* **Given passage**
== Segment start ==

TRTIS_IMAGE="clara/trtis:0.2.0"

MODEL_NAME="segmentation_liver_v1"
NETWORK_NAME="container-demo"

# Install prerequisites
. envsetup.sh

# Create network
docker network create ${NETWORK_NAME}

# Run TRTIS(name: trtis), maping ./models/${MODEL_NAME} to /models/${MODEL_NAME}
# (localhost:8000 will be used)
nvidia-docker run --name trtis --network ${NETWORK_NAME} -d --rm --shm-size=1g --ulimit memlock=-1 --ulimit stack=67108864 \
    -p 8000:8000 \
    -v $(pwd)/models/${MODEL_NAME}:/models/${MODEL_NAME} ${TRTIS_IMAGE} \
    trtserver --model-store=/models

# Build Dockerfile
docker build -t ${APP_NAME} -f ${APP_NAME}/Dockerfile .

# Wait until TRTIS is ready
trtis_local_uri=$(docker inspect -f '{{range .NetworkSettings.Networks}}{{.IPAddress}}{{end}}' trtis)
echo -n "Wait until TRTIS ${trtis_local_uri} is ready..."
while [ $(curl -s ${trtis_local_uri}:8000/api/status | grep -c SERVER_READY) -eq 0 ]; do
    sleep 1
    echo -n "."
done
echo "done"

export NVIDIA_CLARA_TRTISURI="${trtis_local_uri}:8000"

# Run ${APP_NAME} container.
# Like below, Clara Core would launch the app container with the following environment variables internally,
# to provide input/output path information.
# (They are subject to change. Do not use the environment variables directly in your application!)
docker run --name ${APP_NAME} --network ${NETWORK_NAME} -it --rm \
    -v $(pwd)/input:/input \
    -v $(pwd)/output:/output \
    -v $(pwd)/logs:/logs \
    -v $(pwd)/publish:/publish \
    -e NVIDIA_CLARA_APPDIR \
    -e NVIDIA_CLARA_TRTISURI \
    ${APP_NAME}

echo "${APP_NAME} has finished."

# Stop TRTIS container
echo "Stopping TRTIS"
docker stop trtis > /dev/null

# Remove network
docker network remove ${NETWORK_NAME} > /dev/null

7.1.8.4. Step 4

Execute the script below, and wait for the application container to finish, ./run_liver.sh.

7.1.8.5. Step 5

Check for the following output files:

  1. Segmentation results in the output directory

    • One file of the same name as your input file, with extension .mhd

    • One file of the same name, with extension .raw

  2. Published data in the publish directory

    • Original volume image, image.mhd and image.raw.

    • Segmentation volume image, image.seg.mhd and image.seg.raw.

    • Render Server config file, config_render.json.

== Segment end ==

Records contained in a dataset
== Segment start ==

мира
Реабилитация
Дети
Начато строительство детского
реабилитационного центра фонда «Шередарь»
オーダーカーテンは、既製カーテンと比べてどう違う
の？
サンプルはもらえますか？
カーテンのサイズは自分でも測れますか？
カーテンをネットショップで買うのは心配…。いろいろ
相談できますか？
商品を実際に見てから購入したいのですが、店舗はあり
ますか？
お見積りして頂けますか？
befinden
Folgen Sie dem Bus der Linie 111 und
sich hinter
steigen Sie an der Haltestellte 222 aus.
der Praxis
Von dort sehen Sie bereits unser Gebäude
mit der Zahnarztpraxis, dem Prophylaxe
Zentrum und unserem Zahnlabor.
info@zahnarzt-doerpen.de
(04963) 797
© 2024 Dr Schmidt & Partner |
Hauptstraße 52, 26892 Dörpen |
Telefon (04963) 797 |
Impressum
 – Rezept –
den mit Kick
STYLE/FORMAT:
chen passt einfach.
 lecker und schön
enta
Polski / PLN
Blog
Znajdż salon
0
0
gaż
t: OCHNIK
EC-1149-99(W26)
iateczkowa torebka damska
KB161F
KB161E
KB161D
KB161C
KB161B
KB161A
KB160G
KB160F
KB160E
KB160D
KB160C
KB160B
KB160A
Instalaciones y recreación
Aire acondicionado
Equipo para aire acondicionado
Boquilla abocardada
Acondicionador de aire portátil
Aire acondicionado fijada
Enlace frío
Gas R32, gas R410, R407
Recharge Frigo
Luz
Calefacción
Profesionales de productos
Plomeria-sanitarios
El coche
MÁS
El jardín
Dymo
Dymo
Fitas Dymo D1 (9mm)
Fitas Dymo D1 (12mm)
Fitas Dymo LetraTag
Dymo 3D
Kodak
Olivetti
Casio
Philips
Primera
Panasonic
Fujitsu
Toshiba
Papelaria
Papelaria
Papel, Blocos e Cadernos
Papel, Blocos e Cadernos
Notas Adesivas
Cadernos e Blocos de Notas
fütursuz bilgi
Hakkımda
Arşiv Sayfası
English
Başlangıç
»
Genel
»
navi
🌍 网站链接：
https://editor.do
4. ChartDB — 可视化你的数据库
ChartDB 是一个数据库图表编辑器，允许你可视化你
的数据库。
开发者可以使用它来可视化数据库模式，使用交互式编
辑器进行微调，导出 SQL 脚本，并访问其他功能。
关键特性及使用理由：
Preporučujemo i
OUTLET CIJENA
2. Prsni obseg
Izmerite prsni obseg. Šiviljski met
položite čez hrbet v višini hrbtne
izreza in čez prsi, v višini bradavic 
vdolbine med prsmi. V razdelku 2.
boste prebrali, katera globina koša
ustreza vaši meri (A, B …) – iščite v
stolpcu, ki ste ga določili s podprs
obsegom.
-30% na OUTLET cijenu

== Segment end ==

* **Set of tasks**
**A)** According to the liver segmentation deployment instructions, which script does Step 4 say to execute?
**B)** Carry on the liver segmentation deployment instructions from the point where they stop.

* **Responses in order**
**A)** Step 4 says to execute ./run_liver.sh.

**B)**
7.1.9. Creating Model Specific Application

This section describes how to use the base application container to build a model specific container to deploy TLT trained models.

7.1.9.1. Prerequisites

The user must first prepare data files using Clara Train TLT.

  • With TLT Export tool, export the trained model to a platform compatible with TRTIS, e.g. tensorflow_graphdef. The server side configuration file, config.pbtxt, must also be generated. For details, please refer to TRTIS and Clara Train SDK.

  • A client side model configuration file, model_config.json, should also be prepared.

  • The validation and inference pipeline configuration file must be available.

  • A test data set of volume image, in Nifti or MHD format, is available for testing the container directly.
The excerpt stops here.